● **Your instructions**
Rewrite the entries below with every "dist" switched to "distance", leaving all else as it stands.

● **Records**
* BEGIN *
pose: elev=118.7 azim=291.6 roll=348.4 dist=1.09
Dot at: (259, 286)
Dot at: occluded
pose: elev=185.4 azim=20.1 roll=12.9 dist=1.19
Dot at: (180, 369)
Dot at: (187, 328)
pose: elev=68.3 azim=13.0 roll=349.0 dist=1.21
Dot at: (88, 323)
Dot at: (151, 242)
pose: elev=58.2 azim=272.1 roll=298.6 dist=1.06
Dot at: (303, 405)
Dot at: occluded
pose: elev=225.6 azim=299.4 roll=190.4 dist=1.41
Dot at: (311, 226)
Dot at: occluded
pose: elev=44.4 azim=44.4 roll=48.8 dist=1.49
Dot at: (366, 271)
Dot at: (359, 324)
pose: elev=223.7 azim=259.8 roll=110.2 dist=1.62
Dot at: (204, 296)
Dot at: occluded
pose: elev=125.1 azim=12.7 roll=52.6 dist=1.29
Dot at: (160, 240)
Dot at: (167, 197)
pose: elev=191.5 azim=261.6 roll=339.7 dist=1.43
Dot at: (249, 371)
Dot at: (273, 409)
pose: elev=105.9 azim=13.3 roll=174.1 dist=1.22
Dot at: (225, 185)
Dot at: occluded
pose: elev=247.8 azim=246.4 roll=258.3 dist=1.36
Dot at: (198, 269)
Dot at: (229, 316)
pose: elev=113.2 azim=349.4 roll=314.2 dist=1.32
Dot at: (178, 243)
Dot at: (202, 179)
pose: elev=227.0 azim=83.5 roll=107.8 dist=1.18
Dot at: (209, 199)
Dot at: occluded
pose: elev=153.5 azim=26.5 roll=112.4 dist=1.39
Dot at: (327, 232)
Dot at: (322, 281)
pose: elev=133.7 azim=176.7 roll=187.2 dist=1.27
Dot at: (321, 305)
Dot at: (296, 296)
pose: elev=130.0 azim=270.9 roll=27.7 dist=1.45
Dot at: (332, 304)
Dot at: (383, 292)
* END *
● **Finished exercise**
pose: elev=118.7 azim=291.6 roll=348.4 distance=1.09
Dot at: (259, 286)
Dot at: occluded
pose: elev=185.4 azim=20.1 roll=12.9 distance=1.19
Dot at: (180, 369)
Dot at: (187, 328)
pose: elev=68.3 azim=13.0 roll=349.0 distance=1.21
Dot at: (88, 323)
Dot at: (151, 242)
pose: elev=58.2 azim=272.1 roll=298.6 distance=1.06
Dot at: (303, 405)
Dot at: occluded
pose: elev=225.6 azim=299.4 roll=190.4 distance=1.41
Dot at: (311, 226)
Dot at: occluded
pose: elev=44.4 azim=44.4 roll=48.8 distance=1.49
Dot at: (366, 271)
Dot at: (359, 324)
pose: elev=223.7 azim=259.8 roll=110.2 distance=1.62
Dot at: (204, 296)
Dot at: occluded
pose: elev=125.1 azim=12.7 roll=52.6 distance=1.29
Dot at: (160, 240)
Dot at: (167, 197)
pose: elev=191.5 azim=261.6 roll=339.7 distance=1.43
Dot at: (249, 371)
Dot at: (273, 409)
pose: elev=105.9 azim=13.3 roll=174.1 distance=1.22
Dot at: (225, 185)
Dot at: occluded
pose: elev=247.8 azim=246.4 roll=258.3 distance=1.36
Dot at: (198, 269)
Dot at: (229, 316)
pose: elev=113.2 azim=349.4 roll=314.2 distance=1.32
Dot at: (178, 243)
Dot at: (202, 179)
pose: elev=227.0 azim=83.5 roll=107.8 distance=1.18
Dot at: (209, 199)
Dot at: occluded
pose: elev=153.5 azim=26.5 roll=112.4 distance=1.39
Dot at: (327, 232)
Dot at: (322, 281)
pose: elev=133.7 azim=176.7 roll=187.2 distance=1.27
Dot at: (321, 305)
Dot at: (296, 296)
pose: elev=130.0 azim=270.9 roll=27.7 distance=1.45
Dot at: (332, 304)
Dot at: (383, 292)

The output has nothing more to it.